Ainda em junho, e logo a seguir a uma junta médica realizada a Ivo Rosa cujo resultado não era do conhecimento nem da Relação de Lisboa nem do Conselho Superior da Magistratura, o advogado Pedro Delille informou os autos do resultado desse acto confidencial e alvo de proteção de dados: a junta médica tinha dado alta a Ivo Rosa e o juiz regressaria brevemente ao serviço. Assim, solicitava Delille, os autos deveriam ser enviados para Rosa, de forma a que este tomasse em mãos a nova decisão instrutória.
A juíza Sofia Marinho Pires concordou e notificou Ivo Rosa poucos dias antes do início das férias judicial para tomar a decisão.
Ivo Rosa respondeu esta quinta-feira alegando que não tem qualquer legitimidade para tomar tal decisão. Isto porque “não resulta da lei e nem do teor do acórdão proferido pelo TRL que a nova decisão instrutória tenha de ser prolatada pelo mesmo juiz que proferiu a decisão de 9-4-2021”.
O agora juiz desembargador acrescenta ainda que o “debate instrutório mostra-se realizado, não foi objecto de anulação, sendo que toda a prova produzida em sede de instrução, assim como o teor do debate, mostra-se documentado através do sistema de gravação pelo que nada obsta, em termos legais, que a decisão a proferir não esteja no âmbito de jurisdição do juiz 2 do TCIC. (…) por falta de jurisdição, o signatário está impedido de tramitar os presentes autos e de proferir o ato processual em causa”, lê-se no despacho.

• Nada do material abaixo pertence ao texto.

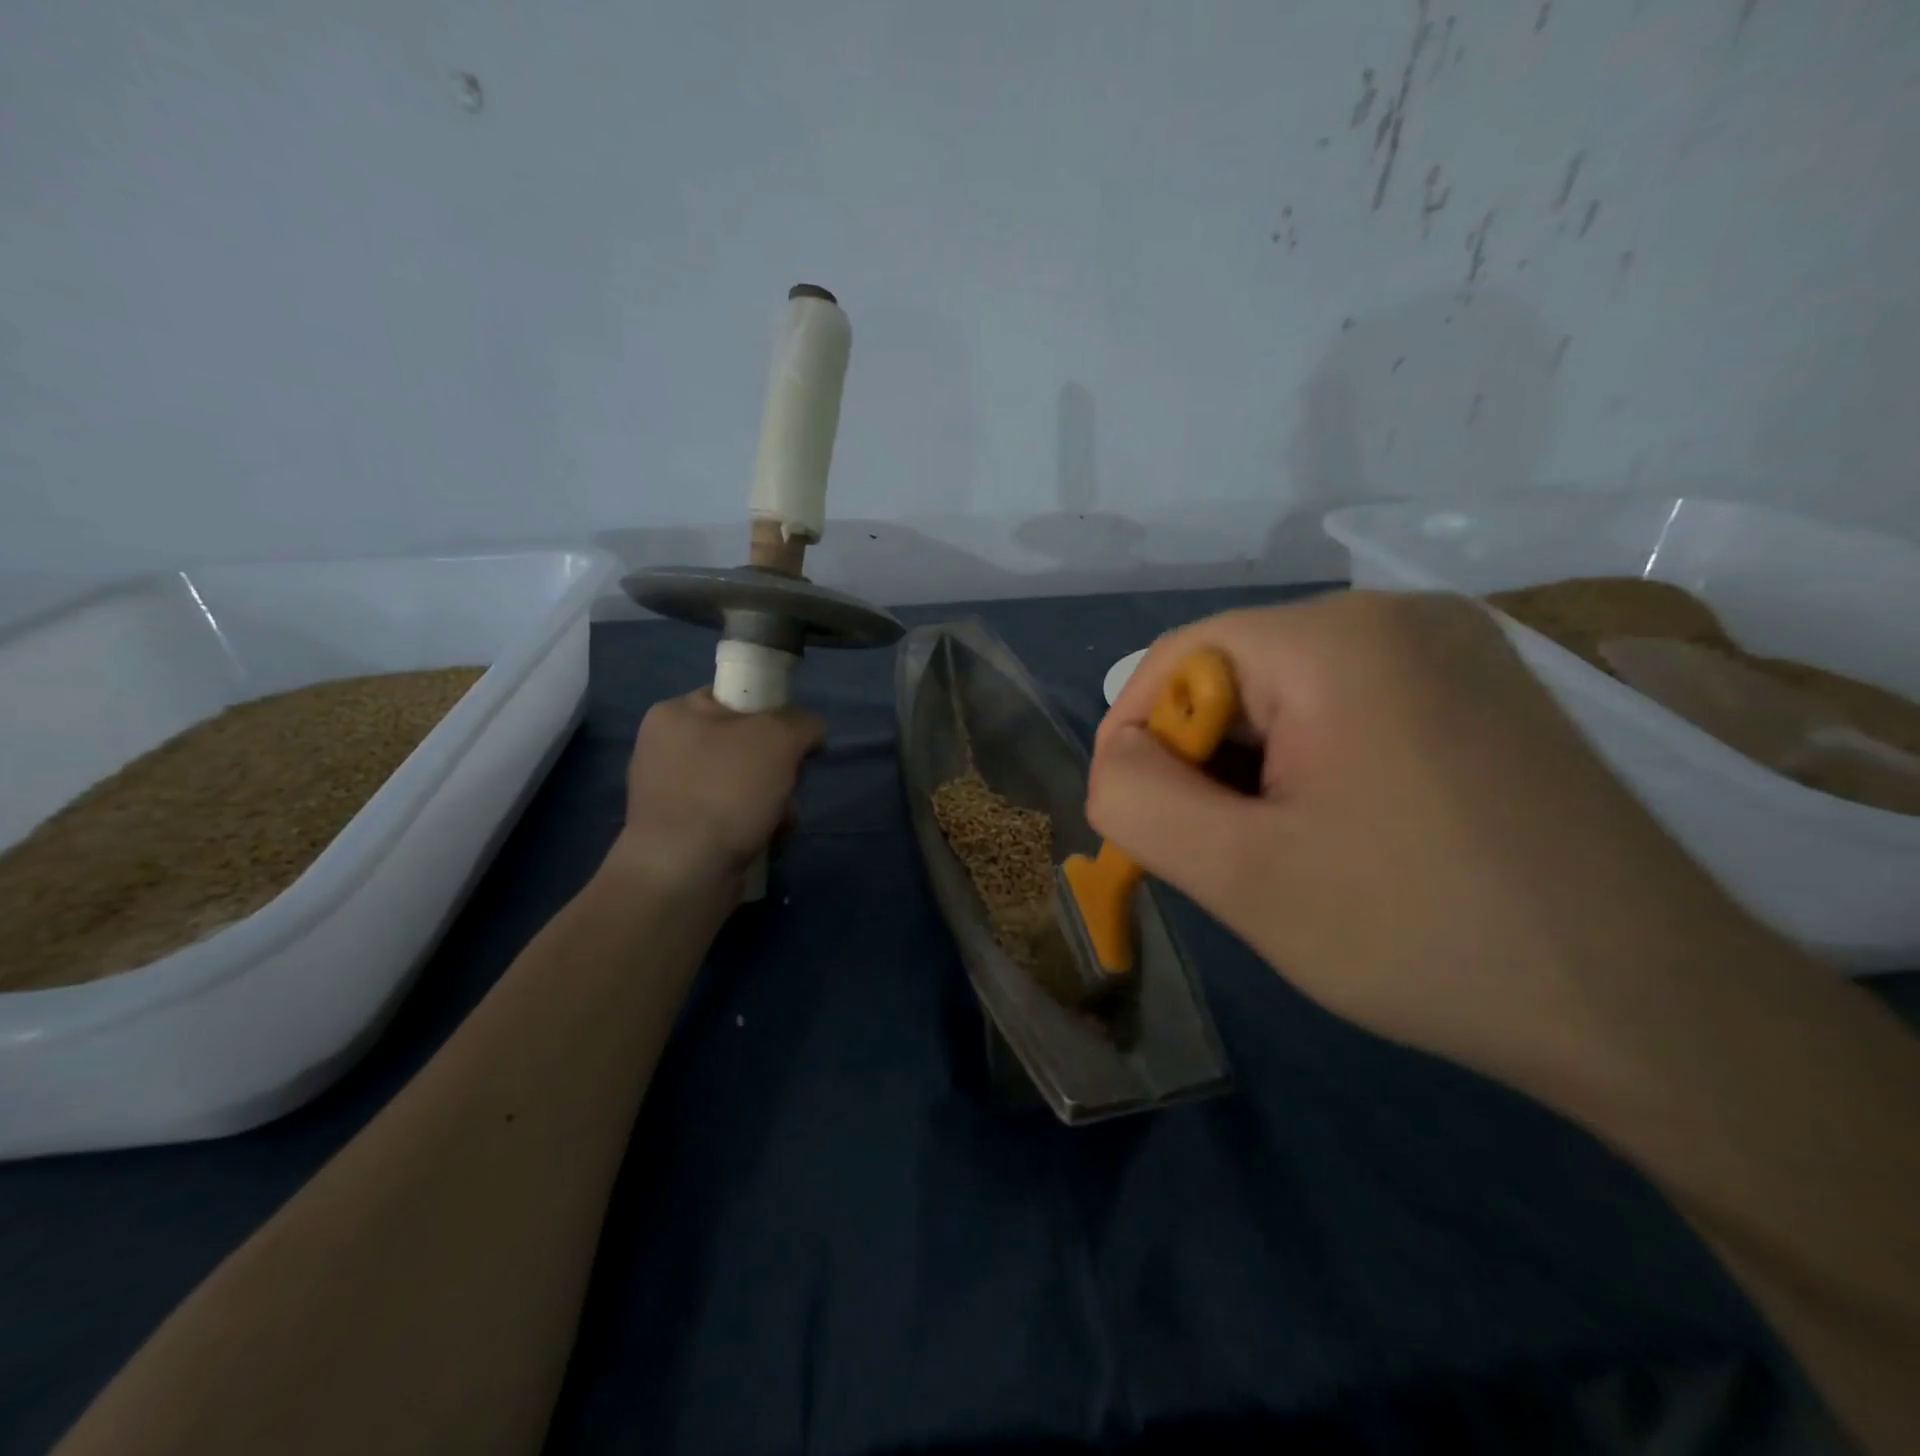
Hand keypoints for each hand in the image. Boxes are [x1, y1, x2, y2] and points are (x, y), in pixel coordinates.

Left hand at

Veremos quem vai resolver agora este novo imbróglio jurídico. A juíza Sofia Marinho Pires poderá decidir já o mesmo, aceitando refazer a decisão instrutória e seguindo as ordens emitidas pelo TRL em março último. Ou, em alternativa, poderá recusar, gerando assim um conflito de competências.

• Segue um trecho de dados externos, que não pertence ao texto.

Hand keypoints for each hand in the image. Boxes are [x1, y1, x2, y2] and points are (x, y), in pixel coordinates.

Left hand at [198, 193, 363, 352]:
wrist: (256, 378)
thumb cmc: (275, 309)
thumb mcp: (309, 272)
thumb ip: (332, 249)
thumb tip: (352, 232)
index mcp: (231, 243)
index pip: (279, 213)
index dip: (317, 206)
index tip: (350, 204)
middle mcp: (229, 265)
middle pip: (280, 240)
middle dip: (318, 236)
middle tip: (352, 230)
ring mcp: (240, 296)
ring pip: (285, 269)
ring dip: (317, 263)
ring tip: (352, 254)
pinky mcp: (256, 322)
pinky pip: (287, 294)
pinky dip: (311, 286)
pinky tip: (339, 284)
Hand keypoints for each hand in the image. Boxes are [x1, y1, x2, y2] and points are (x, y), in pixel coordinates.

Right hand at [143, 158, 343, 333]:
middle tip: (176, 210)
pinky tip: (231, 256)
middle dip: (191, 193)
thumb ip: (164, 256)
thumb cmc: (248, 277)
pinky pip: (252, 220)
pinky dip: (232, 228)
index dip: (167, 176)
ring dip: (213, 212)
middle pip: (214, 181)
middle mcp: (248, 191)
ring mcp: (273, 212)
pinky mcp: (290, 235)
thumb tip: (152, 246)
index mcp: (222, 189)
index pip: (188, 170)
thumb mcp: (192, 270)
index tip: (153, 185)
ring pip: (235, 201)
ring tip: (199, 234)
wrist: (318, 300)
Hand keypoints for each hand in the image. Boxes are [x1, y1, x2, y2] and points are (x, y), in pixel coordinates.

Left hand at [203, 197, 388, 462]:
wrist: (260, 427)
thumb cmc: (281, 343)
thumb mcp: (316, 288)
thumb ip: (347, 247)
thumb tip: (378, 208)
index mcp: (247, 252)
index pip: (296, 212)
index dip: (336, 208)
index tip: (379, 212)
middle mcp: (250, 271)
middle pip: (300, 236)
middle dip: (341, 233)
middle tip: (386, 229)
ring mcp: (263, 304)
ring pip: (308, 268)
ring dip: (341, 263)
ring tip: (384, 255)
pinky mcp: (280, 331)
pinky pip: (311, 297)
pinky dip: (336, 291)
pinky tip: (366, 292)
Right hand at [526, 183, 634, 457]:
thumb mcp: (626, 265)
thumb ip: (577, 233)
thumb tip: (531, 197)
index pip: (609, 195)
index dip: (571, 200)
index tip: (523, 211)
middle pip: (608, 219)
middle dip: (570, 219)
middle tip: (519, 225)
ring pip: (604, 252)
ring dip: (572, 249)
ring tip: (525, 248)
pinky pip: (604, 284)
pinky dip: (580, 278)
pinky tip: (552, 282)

Tal conflito de competências poderá ser resolvido pelo TRL porque Ivo Rosa intervém nestes autos como juiz de primeira instância. Mas como Rosa foi promovido a juiz desembargador (e colocado na mesma Relação de Lisboa) pode acontecer que o Supremo Tribunal de Justiça seja chamado a decidir sobre quem é o juiz que vai assinar a nova decisão instrutória.